Arthurian legend; British history; questions of faith; contemporary mystery; even a love story - what's not to like? In 2016, Professor Arthur Prescott is happiest in the library of Barchester Cathedral among medieval texts and his own Penguin copies of P.G. Wodehouse. But our story really starts in A.D. 560 in the ruins of St. Ewolda Monastery. Barchester and Ewolda are figments of Lovett's imagination but the story hangs on many real people and events in British and literary history. Pure escapist fun for anyone who believes in the magic of books and libraries ... and maybe the grail.
Friday, August 27, 2021
Sunday, August 22, 2021
The Personal Librarian by Marie Benedict and Victoria Christopher Murray
In 1905 J. Pierpont Morgan was one of the wealthiest men in the world. He was also passionate about collecting art and rare books. He had already completed the grand structure necessary to hold the collection. He just needed the right person to be his personal librarian. Meanwhile his nephew Junius Morgan, an honorary staff member of the Princeton University library, had taken notice of a young librarian, Belle de Costa Greene and arranged for her interview at the Morgan Library. The rest is history. With the brilliant Belle at the helm, the Morgan Library went on become the repository of an amazing art and rare book collection. But Belle's success came at great personal cost for she must keep secret the truth of who she really is. Belle's story and the history surrounding her life are both disturbing and fascinating. I especially respect Benedict's choice to include Murray in the writing to make it all the more authentic. One of my favorites this year.

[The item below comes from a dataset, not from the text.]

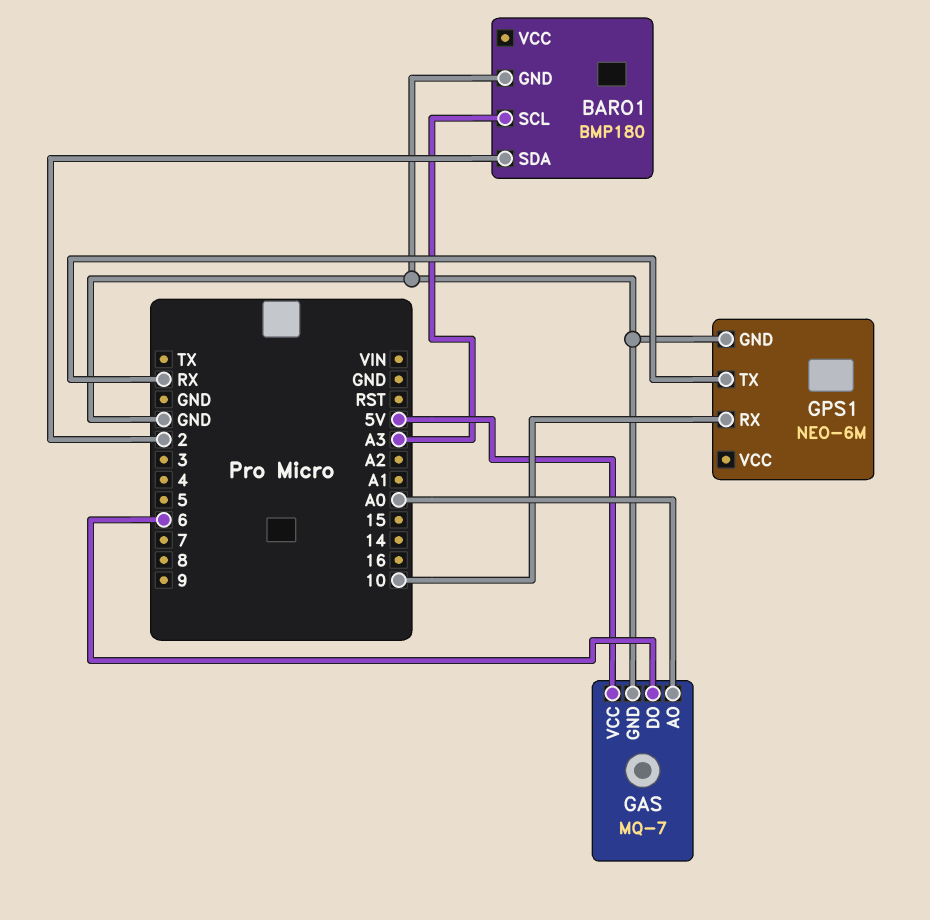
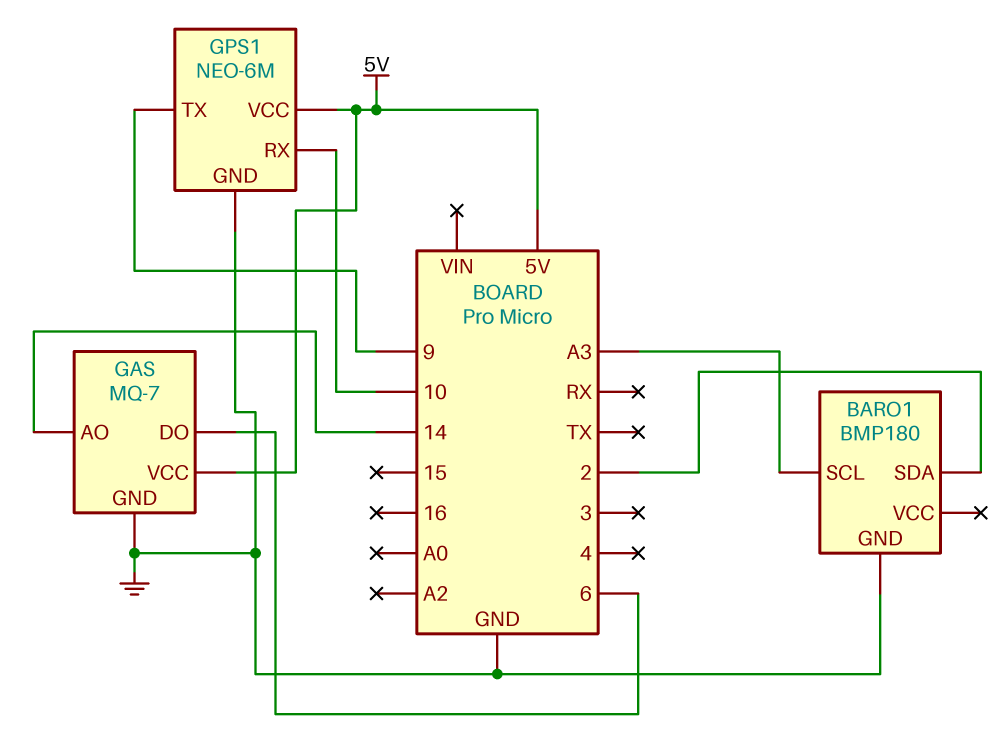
GAS pin AO: A0 -> 14
GPS1 pin TX: RX -> 9
GPS1 pin VCC: none -> 5V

The Bookman's Tale by Charlie Lovett
In 1592, a group of literary types including Christopher Marlowe and bookseller Bartholomew Harbottle gather at an alehouse discussing, among other things, the unlikely success of an upstart named Will Shakespeare. In 1983, Peter Byerly finds himself working in the special collections room of Ridgefield University Library. At his first touch of a first edition quarto printing of Hamlet, he is hooked. He will find passion for two things there; the lovely Amanda and the world of old books.In 1995, Peter, now a successful book collector is living in the Welsh village of Hay-on-Wye in a cottage he had hoped to share with Amanda. He is invited into the library of a local land owner to assess some items in that collection and what he finds sends him on a journey across the centuries.
Saturday, August 21, 2021
How to Avoid a Climate Disaster by Bill Gates
Subtitle: the solutions we have and the breakthroughs we need. At some point way too late in the game, this very bright man realized a climate connection to all his efforts on world health and education and began doing the reading and research. Kudos to the simple clear presentation of all that. His solution to the problem - more R&D to find a way to remove the carbon we must continue to release if society is to continue to progress. He does acknowledge that his lifestyle creates a large carbon footprint which he then hopes to balance with large offset donations to these projects. Offsets always feels like the logic of indulgences in the early church - not really a solution. I wish it were more hopeful.
Sunday, August 15, 2021
Carnegie's Maid by Marie Benedict
Two young women named Clara Kelley left Ireland in 1862 for America. They never met but both were headed to Pittsburgh. One planned to stay with relatives until she could find a job and send money home to her desperately poor family. The other already had a job offer as a ladies maid to the mother of Andrew Carnegie. One Clara died aboard the ship and the other assumed the job at the Carnegie household in her place. Clara had no experience with this kind of wealth but her father had made sure she was well read which gave her enough imagined experience to step into this role. It was her cleverness, independence and great curiosity that made her so attractive to the young Andrew. As their friendship grew they learned much from each other which sent both down paths they has not anticipated. Clara was not a real person but Benedict imagines the kind of interactions that would have caused one of the most ruthless giants of the gilded age, the real Andrew Carnegie, to give away his fortune mostly to promote education. Maybe, maybe not. Either way it is a new lens for that time.